In 2021, video game marketing tends to be pretty slick. But it wasn’t that long ago that the medium, in the process of trying to drag itself out of the advertising dark ages of the 1980s and ‘90s, was still prone to some decisions that have aged a lot worse than the games they were selling.
And few have aged as poorly as the official Halo 2 condom, which as you can see by the foil packaging Microsoft went to the trouble of making, sure was legally cleared and certified as a functional prophylactic. The “coming soon” was, I’m sure, just a coincidence.

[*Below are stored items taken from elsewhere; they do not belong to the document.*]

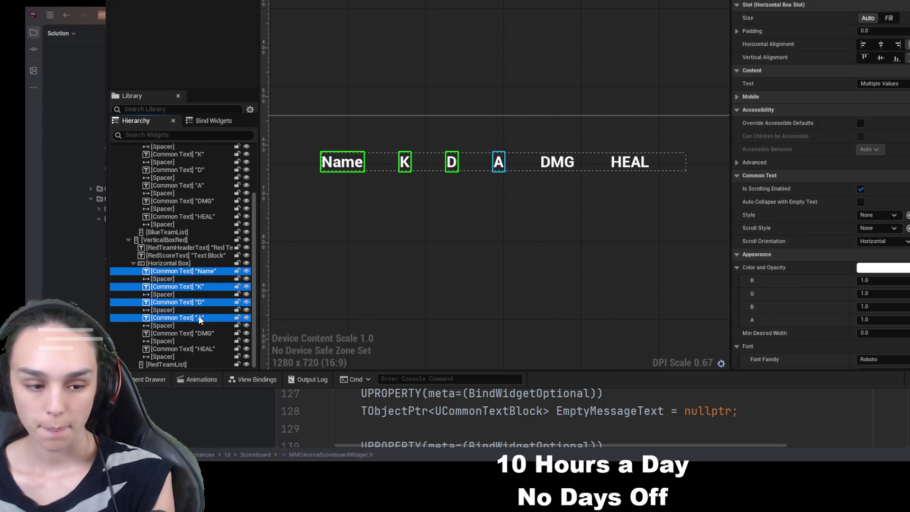
left_click(200, 335, "ctrl")
left_click(200, 349, "ctrl")
left_click(863, 44)
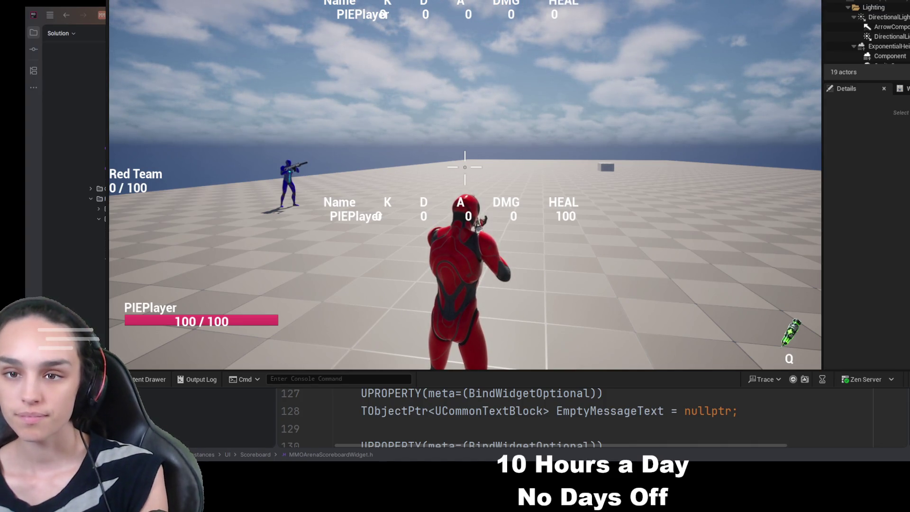
Return to the scoreboard designer and reselect the red header row and blue Name header
key("Escape")
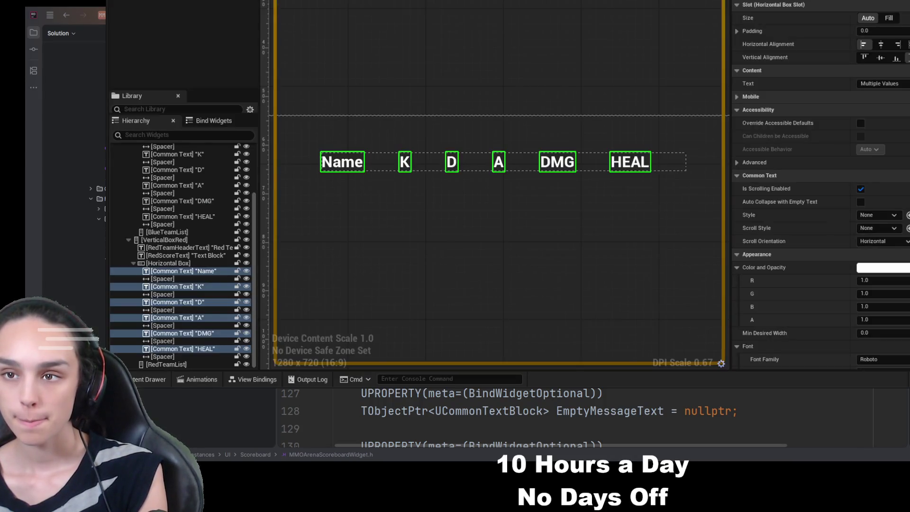
left_click(191, 264)
scroll(192, 236, "up", 3)
left_click(189, 208)
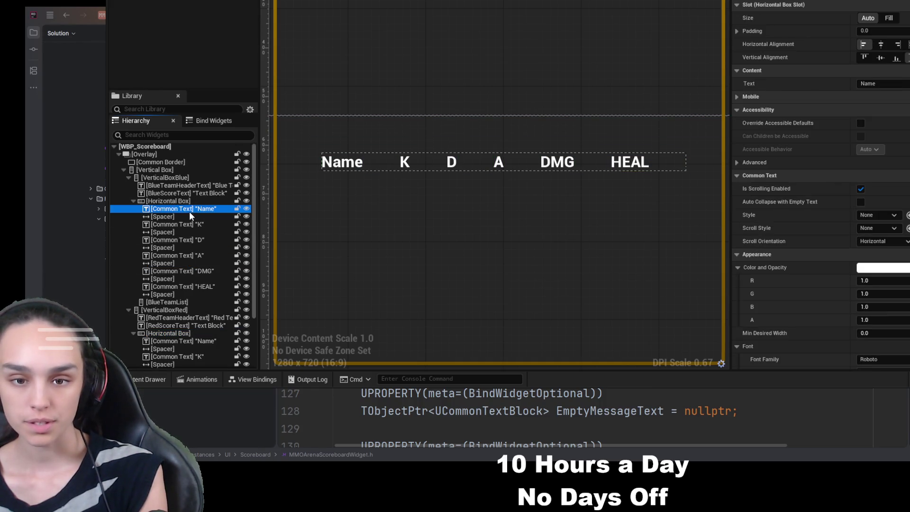
Switch to the running game, hide the scoreboard with Tab and stop Play-In-Editor
left_click(661, 1)
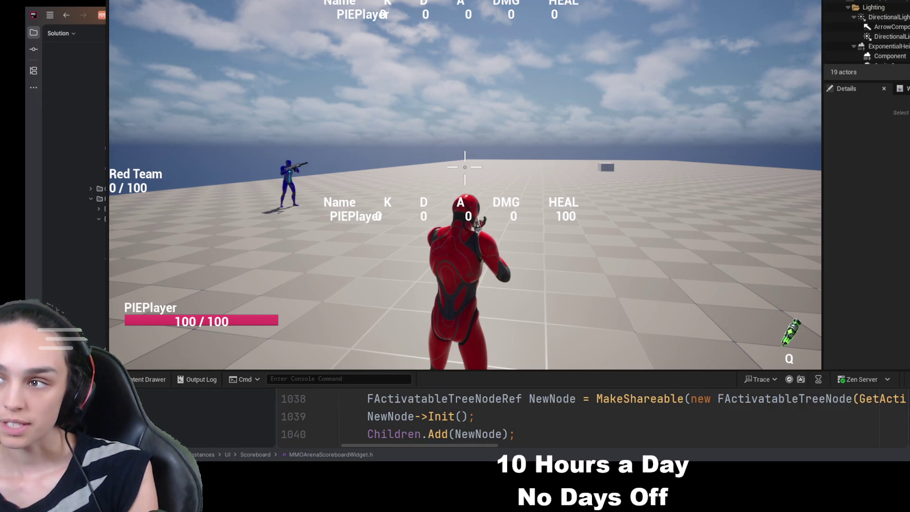
key("Tab")
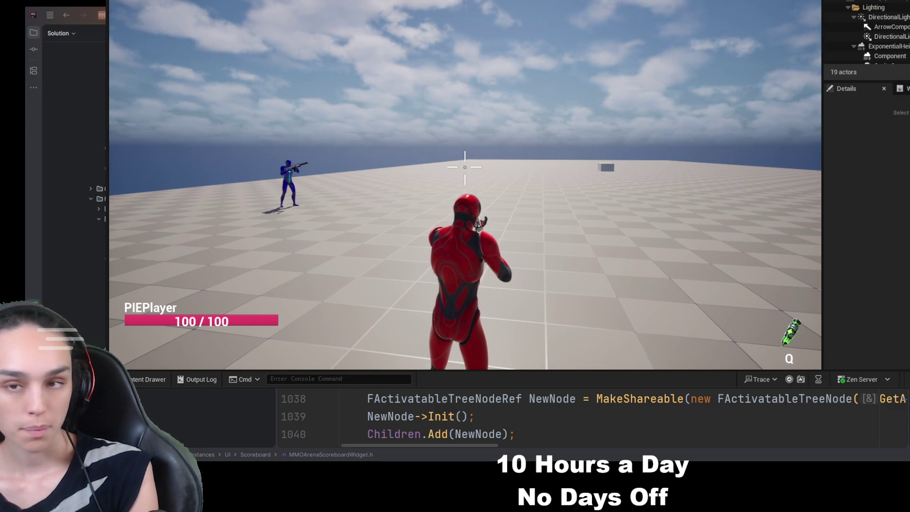
key("Escape")
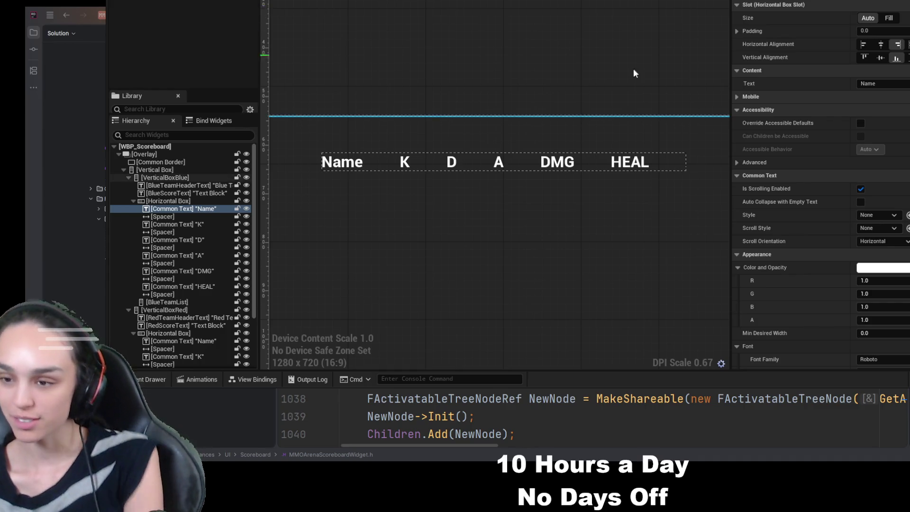
Left-align the Name header in its slot
scroll(848, 192, "down", 3)
scroll(849, 192, "up", 3)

As you can probably imagine, 17 years later these are getting pretty rare, and this one has surfaced recently because it was picked up by Xbox collector @GameboxUkv:
I am very happy for him that he got one that was specifically “new in box,” given the horrific alternative. As he says, there aren’t many of these out there in 2021; he only knows of one other in the hands of a collector, though you can see another that Microsoft had sitting around in the archives here in this video by Halo studio 343 from last year:
There are things you look back on as you get older and say you “regret,” but those are usually things like overly-baggy jeans, and you don’t really regret them, you’re just laughing at the tricks played on us all by the slow passage of time. But this? What was the thought process behind a Halo 2 promotional condom beyond “hurnh hurnh let’s make a condom for the fellas”? (Rhetorical question, there wouldn’t have been one!)
Imagine, if you will, a romantic evening in early 2004. The meal is over, it’s a warm summer night, and as you share a cab ride home things start to get intimate. You head upstairs, kissing passionately as you both land on the bed, and then you reach for a drawer on your bedside table.
Out comes a Halo 2 promotional condom. And you both die of shame. RIP.